この荘川桜は、丹羽氏にとって命がけの最後の大仕事だった。
内藤さんは、現在でも毎年5月になると、自ら車を走らせて御母衣へ赴く。
親方とともに挑んだ、2本の桜のもとへ。

「まだ砂利道だった時分から、よう通っています。今年は綺麗に咲いたか、それを確かめにね。最近は高速道路までできましたから、あそこまで運転するのも、苦労でもなんでもないです。桜を見ると、思い出します、親方のことを。いろいろと教えを乞(こ)うたけれども、親方と一緒に、この桜の仕事をさせていただいたということが、自分の一生の幸せです。ほんとうに感謝しています」

移植に携わった内藤重明さんと、親方の孫である丹羽英之さん。親方の思いがこめられた桜を、世代を超えて見つめ続けている。

丹羽氏には、息子がいた。
息子、丹羽克己氏とは、「同じ釜の飯を食った仲」と、内藤さんはいう。
親方は、息子と内藤さんらを分け隔てなく、同じ弟子として育ててきた。
荘川桜移植でも、親方の指示のもと、内藤さんは丹羽克己氏と一緒に、根を掘り、枝を伐り、土を盛った。

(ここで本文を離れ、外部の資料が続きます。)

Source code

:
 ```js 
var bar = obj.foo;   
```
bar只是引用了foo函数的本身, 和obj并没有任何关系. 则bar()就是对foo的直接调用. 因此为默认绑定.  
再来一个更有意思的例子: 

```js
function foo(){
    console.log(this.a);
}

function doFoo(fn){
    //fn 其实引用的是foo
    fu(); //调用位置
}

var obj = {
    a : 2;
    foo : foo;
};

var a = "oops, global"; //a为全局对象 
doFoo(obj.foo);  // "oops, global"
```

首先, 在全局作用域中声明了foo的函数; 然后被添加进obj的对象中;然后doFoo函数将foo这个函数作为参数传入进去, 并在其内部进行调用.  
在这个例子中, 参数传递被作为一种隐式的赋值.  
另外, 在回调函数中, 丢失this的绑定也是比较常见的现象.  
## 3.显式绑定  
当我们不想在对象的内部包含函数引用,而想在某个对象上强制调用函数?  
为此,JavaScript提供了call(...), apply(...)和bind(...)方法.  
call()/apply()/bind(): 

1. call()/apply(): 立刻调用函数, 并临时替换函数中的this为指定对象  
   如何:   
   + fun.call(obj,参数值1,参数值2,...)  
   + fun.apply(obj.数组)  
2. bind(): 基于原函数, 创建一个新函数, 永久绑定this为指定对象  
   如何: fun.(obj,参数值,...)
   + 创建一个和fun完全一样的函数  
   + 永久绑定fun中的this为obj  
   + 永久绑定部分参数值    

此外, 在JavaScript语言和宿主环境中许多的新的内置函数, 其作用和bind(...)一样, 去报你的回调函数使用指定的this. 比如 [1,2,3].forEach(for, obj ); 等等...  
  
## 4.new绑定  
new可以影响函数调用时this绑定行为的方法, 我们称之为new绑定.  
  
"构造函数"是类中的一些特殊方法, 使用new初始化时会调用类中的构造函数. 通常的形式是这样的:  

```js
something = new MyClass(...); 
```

親方が亡くなった直後に、あとを追うようにして、丹羽克己氏も不慮の事故で急逝した。

「忘れないです、どうしても思いだします」

親方と、仲間とを一時期に失い、内藤さんは悲しみに暮れた。
けれども、現在の荘川桜に話が及ぶと、まるで好々爺(こうこうや)のような表情を浮かべる。

「私にとってみれば、親方の可愛いお孫さんだもんでね。その英之さんが、荘川桜をね、よく一生懸命管理してくれています」

親方や仲間とともに成しとげた、奇跡の移植。
その荘川桜を保守管理しているJ-POWERが、現在、手入れを依頼しているのは、庭正の丹羽英之さん、先々代政光氏の孫である。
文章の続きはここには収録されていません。